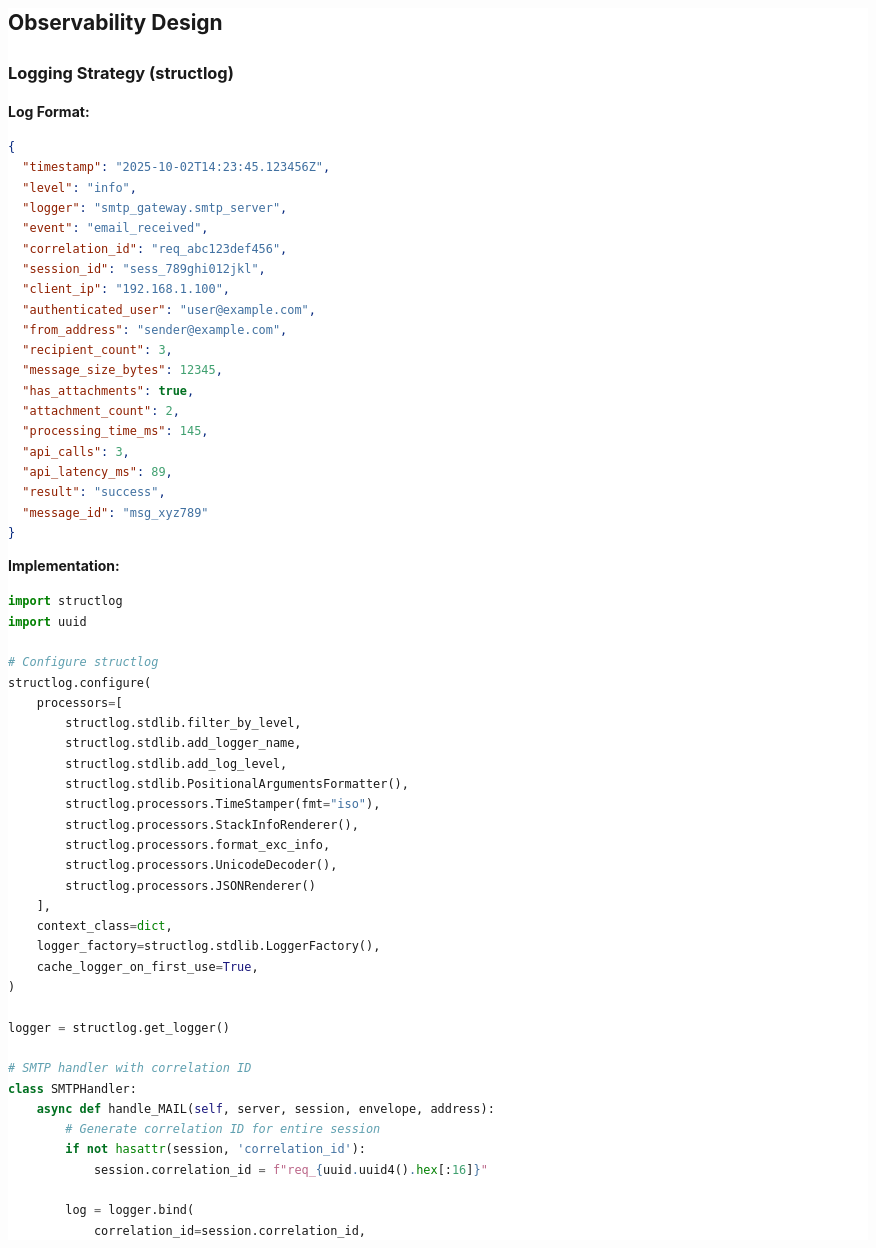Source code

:
## Observability Design

### Logging Strategy (structlog)

**Log Format:**

```json
{
  "timestamp": "2025-10-02T14:23:45.123456Z",
  "level": "info",
  "logger": "smtp_gateway.smtp_server",
  "event": "email_received",
  "correlation_id": "req_abc123def456",
  "session_id": "sess_789ghi012jkl",
  "client_ip": "192.168.1.100",
  "authenticated_user": "user@example.com",
  "from_address": "sender@example.com",
  "recipient_count": 3,
  "message_size_bytes": 12345,
  "has_attachments": true,
  "attachment_count": 2,
  "processing_time_ms": 145,
  "api_calls": 3,
  "api_latency_ms": 89,
  "result": "success",
  "message_id": "msg_xyz789"
}
```

**Implementation:**

```python
import structlog
import uuid

# Configure structlog
structlog.configure(
    processors=[
        structlog.stdlib.filter_by_level,
        structlog.stdlib.add_logger_name,
        structlog.stdlib.add_log_level,
        structlog.stdlib.PositionalArgumentsFormatter(),
        structlog.processors.TimeStamper(fmt="iso"),
        structlog.processors.StackInfoRenderer(),
        structlog.processors.format_exc_info,
        structlog.processors.UnicodeDecoder(),
        structlog.processors.JSONRenderer()
    ],
    context_class=dict,
    logger_factory=structlog.stdlib.LoggerFactory(),
    cache_logger_on_first_use=True,
)

logger = structlog.get_logger()

# SMTP handler with correlation ID
class SMTPHandler:
    async def handle_MAIL(self, server, session, envelope, address):
        # Generate correlation ID for entire session
        if not hasattr(session, 'correlation_id'):
            session.correlation_id = f"req_{uuid.uuid4().hex[:16]}"

        log = logger.bind(
            correlation_id=session.correlation_id,
```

-*-

* _Description of the task_:
Copy the records exactly; no image should appear in the result.

* _Expected output_:
Source code

:
## Observability Design

### Logging Strategy (structlog)

**Log Format:**

```json
{
  "timestamp": "2025-10-02T14:23:45.123456Z",
  "level": "info",
  "logger": "smtp_gateway.smtp_server",
  "event": "email_received",
  "correlation_id": "req_abc123def456",
  "session_id": "sess_789ghi012jkl",
  "client_ip": "192.168.1.100",
  "authenticated_user": "user@example.com",
  "from_address": "sender@example.com",
  "recipient_count": 3,
  "message_size_bytes": 12345,
  "has_attachments": true,
  "attachment_count": 2,
  "processing_time_ms": 145,
  "api_calls": 3,
  "api_latency_ms": 89,
  "result": "success",
  "message_id": "msg_xyz789"
}
```

**Implementation:**

```python
import structlog
import uuid

# Configure structlog
structlog.configure(
    processors=[
        structlog.stdlib.filter_by_level,
        structlog.stdlib.add_logger_name,
        structlog.stdlib.add_log_level,
        structlog.stdlib.PositionalArgumentsFormatter(),
        structlog.processors.TimeStamper(fmt="iso"),
        structlog.processors.StackInfoRenderer(),
        structlog.processors.format_exc_info,
        structlog.processors.UnicodeDecoder(),
        structlog.processors.JSONRenderer()
    ],
    context_class=dict,
    logger_factory=structlog.stdlib.LoggerFactory(),
    cache_logger_on_first_use=True,
)

logger = structlog.get_logger()

# SMTP handler with correlation ID
class SMTPHandler:
    async def handle_MAIL(self, server, session, envelope, address):
        # Generate correlation ID for entire session
        if not hasattr(session, 'correlation_id'):
            session.correlation_id = f"req_{uuid.uuid4().hex[:16]}"

        log = logger.bind(
            correlation_id=session.correlation_id,
```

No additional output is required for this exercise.